Read about the stone cutter's mosque a Fatehpur Sikri, India.

Stone Cutter's Mosque Fatehpur Sikri

One of the oldest buildings in Fatehpur Sikri, Stone Cutter's mosque is situated to the west of the Jami Masjid among a number of residential houses. It has some beautiful architectural traits marking the incorporation of indigenous architectural styles in the construction but has remained neglected and is lesser-known monument in Fatehpur Sikri. It can be said to be the prototype of the other later monuments that were built here. Legends attribute its construction to the few stonecutters, who built it at their own expense. However, the idea does not seem to be real.

Made up of red sandstone, this mosque is very simple in architecture with an open courtyard and no dalan or minars like the other mosques of the time. Using beams and lintel construction, its main hall is divided into seven bays with the help of simple square and octagonal pillars. The arches are carved on stone slabs and are merely ornamental. 'Torana' (doorway of a Hindu tempe) shaped mihrab adorns its western wall, decorated with floral fringes and sporting sunken arch. The arch of the main façade is beautified with fringe of floral motifs and has carved rossets on either side.

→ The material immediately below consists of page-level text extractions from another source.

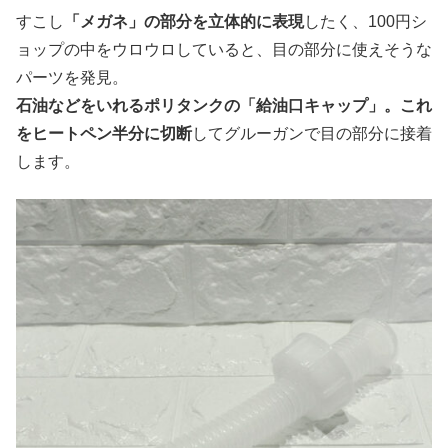
すこし
「メガネ」の部分を立体的に表現
したく、100円シ
ョップの中をウロウロしていると、目の部分に使えそうな
パーツを発見。
石油などをいれるポリタンクの「給油口キャップ」。これ
をヒートペン半分に切断
してグルーガンで目の部分に接着
します。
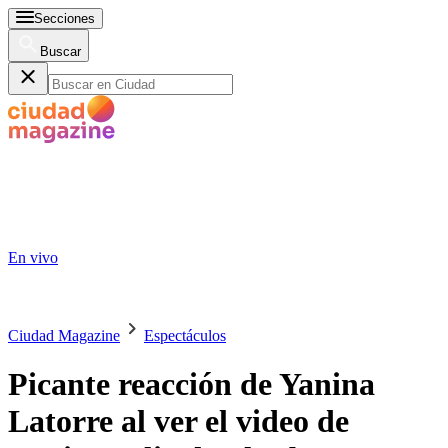
Secciones
Buscar
En vivo
Ciudad Magazine
Espectáculos
Picante reacción de Yanina
Latorre al ver el video de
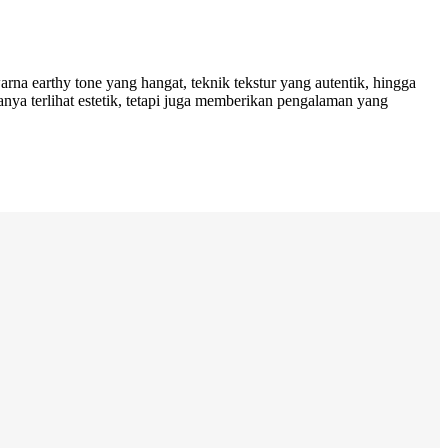
rna earthy tone yang hangat, teknik tekstur yang autentik, hingga
ya terlihat estetik, tetapi juga memberikan pengalaman yang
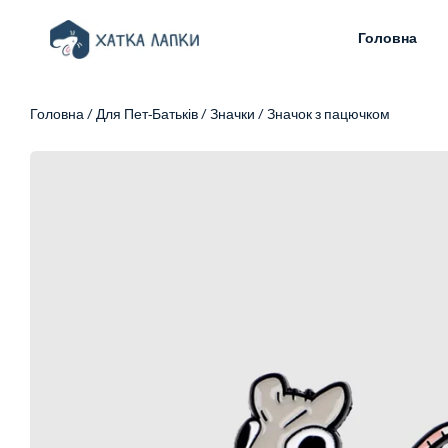
Головна
Головна
/
Для Пет-Батьків
/
Значки
/ Значок з пацючком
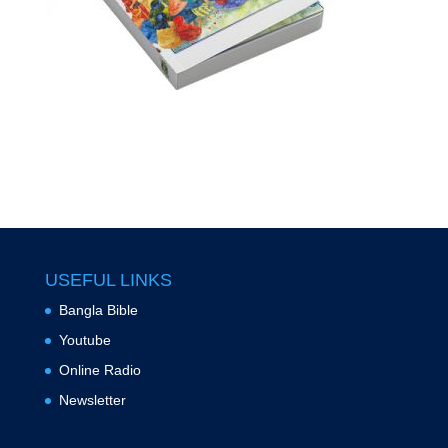
USEFUL LINKS
Bangla Bible
Youtube
Online Radio
Newsletter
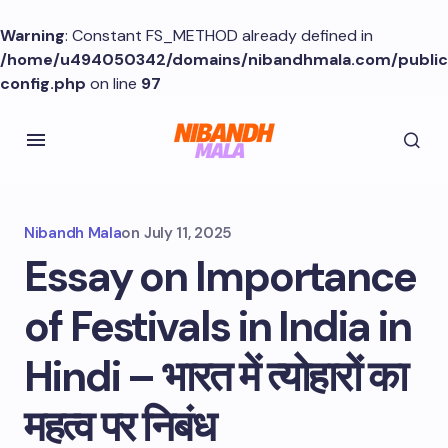
Warning
: Constant FS_METHOD already defined in
/home/u494050342/domains/nibandhmala.com/publi
config.php
on line
97
Nibandh Mala
on
July 11, 2025
Essay on Importance
of Festivals in India in
Hindi – भारत में त्योहारों का
महत्व पर निबंध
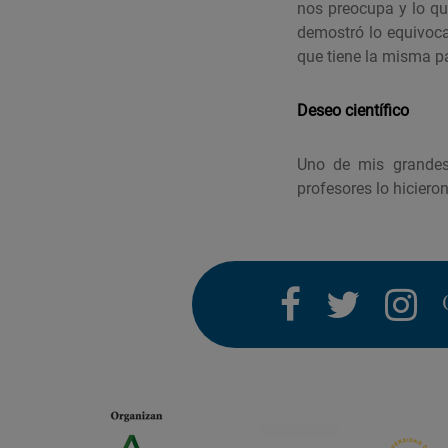
nos preocupa y lo qu
demostró lo equivoca
que tiene la misma p
Deseo científico
Uno de mis grandes
profesores lo hicier
facebook
twitter
i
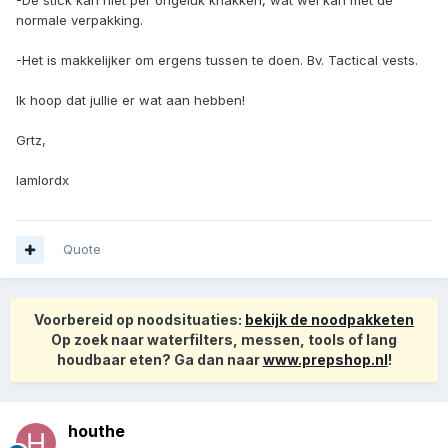
-De stick kan niet per ongeluk knakken, wat wel kan met de
normale verpakking.
-Het is makkelijker om ergens tussen te doen. Bv. Tactical vests.
Ik hoop dat jullie er wat aan hebben!
Grtz,
Iamlordx
Quote
Voorbereid op noodsituaties:
bekijk de noodpakketen
Op zoek naar waterfilters, messen, tools of lang
houdbaar eten? Ga dan naar
www.prepshop.nl
!
houthe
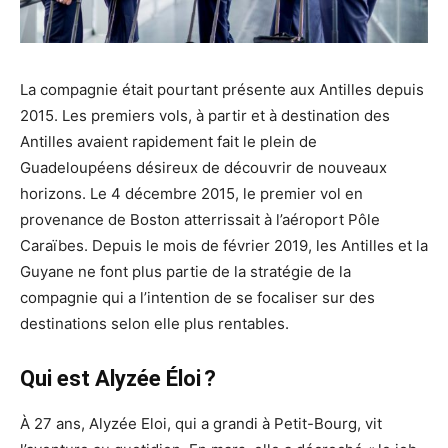
La compagnie était pourtant présente aux Antilles depuis
2015. Les premiers vols, à partir et à destination des
Antilles avaient rapidement fait le plein de
Guadeloupéens désireux de découvrir de nouveaux
horizons. Le 4 décembre 2015, le premier vol en
provenance de Boston atterrissait à l’aéroport Pôle
Caraïbes. Depuis le mois de février 2019, les Antilles et la
Guyane ne font plus partie de la stratégie de la
compagnie qui a l’intention de se focaliser sur des
destinations selon elle plus rentables.
Qui est Alyzée Éloi
?
À 27 ans, Alyzée Eloi, qui a grandi à Petit-Bourg, vit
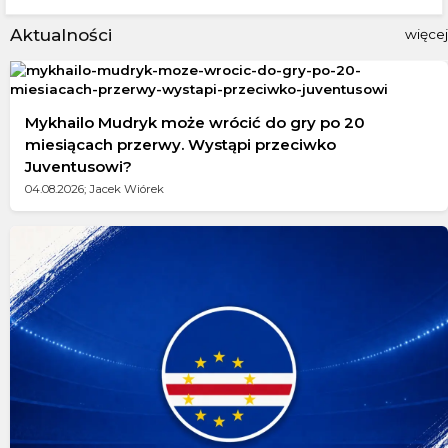
Aktualności
więcej
Mykhailo Mudryk może wrócić do gry po 20
miesiącach przerwy. Wystąpi przeciwko
Juventusowi?
04.08.2026; Jacek Wiórek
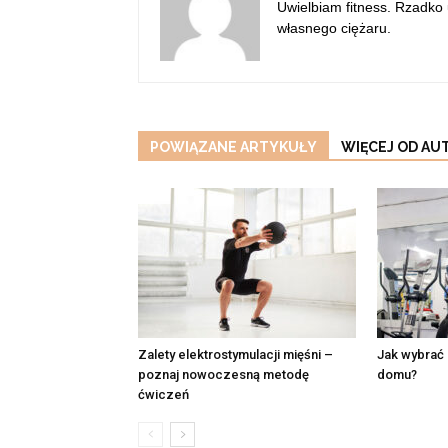
Uwielbiam fitness. Rzadko
własnego ciężaru.
POWIĄZANE ARTYKUŁY
WIĘCEJ OD AU
Zalety elektrostymulacji mięśni –
Jak wybrać 
poznaj nowoczesną metodę
domu?
ćwiczeń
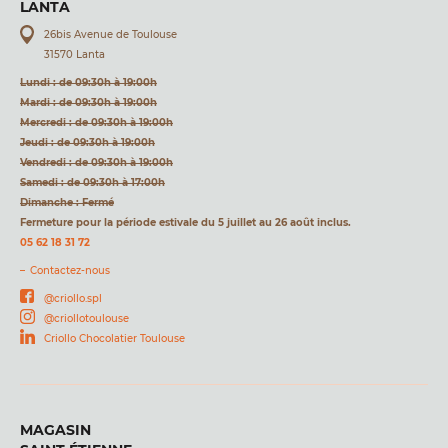
LANTA
26bis Avenue de Toulouse
31570 Lanta
Lundi : de 09:30h à 19:00h
Mardi : de 09:30h à 19:00h
Mercredi : de 09:30h à 19:00h
Jeudi : de 09:30h à 19:00h
Vendredi : de 09:30h à 19:00h
Samedi : de 09:30h à 17:00h
Dimanche : Fermé
Fermeture pour la période estivale du 5 juillet au 26 août inclus.
05 62 18 31 72
Contactez-nous
@criollo.spl
@criollotoulouse
Criollo Chocolatier Toulouse
MAGASIN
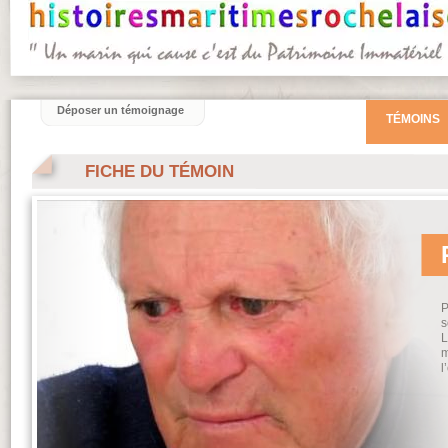
Déposer un témoignage
TÉMOINS
FICHE DU TÉMOIN
P
s
L
m
l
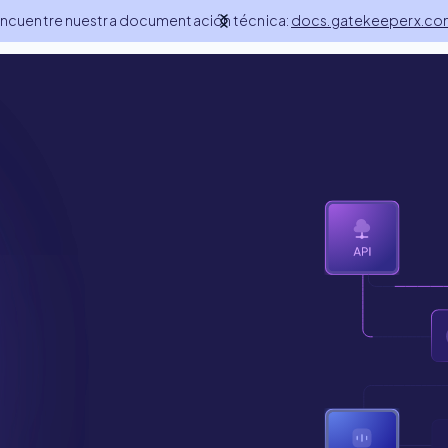
mos incluidos en la lista Forbes de
«100 startups a tener en cuenta
en 2025»
Demo
ctos
Desarrolladores
Recursos
ES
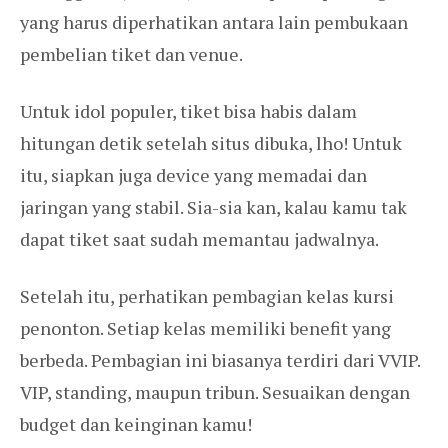
yang harus diperhatikan antara lain pembukaan
pembelian tiket dan venue.
Untuk idol populer, tiket bisa habis dalam
hitungan detik setelah situs dibuka, lho! Untuk
itu, siapkan juga device yang memadai dan
jaringan yang stabil. Sia-sia kan, kalau kamu tak
dapat tiket saat sudah memantau jadwalnya.
Setelah itu, perhatikan pembagian kelas kursi
penonton. Setiap kelas memiliki benefit yang
berbeda. Pembagian ini biasanya terdiri dari VVIP.
VIP, standing, maupun tribun. Sesuaikan dengan
budget dan keinginan kamu!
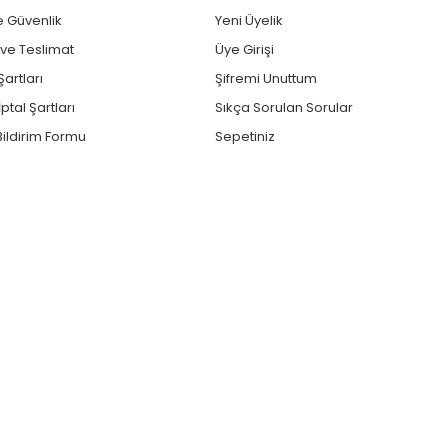
ve Güvenlik
Yeni Üyelik
e Teslimat
Üye Girişi
Şartları
Şifremi Unuttum
ptal Şartları
Sıkça Sorulan Sorular
ildirim Formu
Sepetiniz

The flat roof has no dome or superstructure but the monolithic struts of serpentine brackets on the façade that support the slanting chajja attracts attention. These brackets are adorned with jali art in floral and geometrical designs that look splendid. There are Arabic inscriptions from Quran too carved on the stone panels above the arches of the façade and the mihrab on the western wall that tell us about the attributes of god.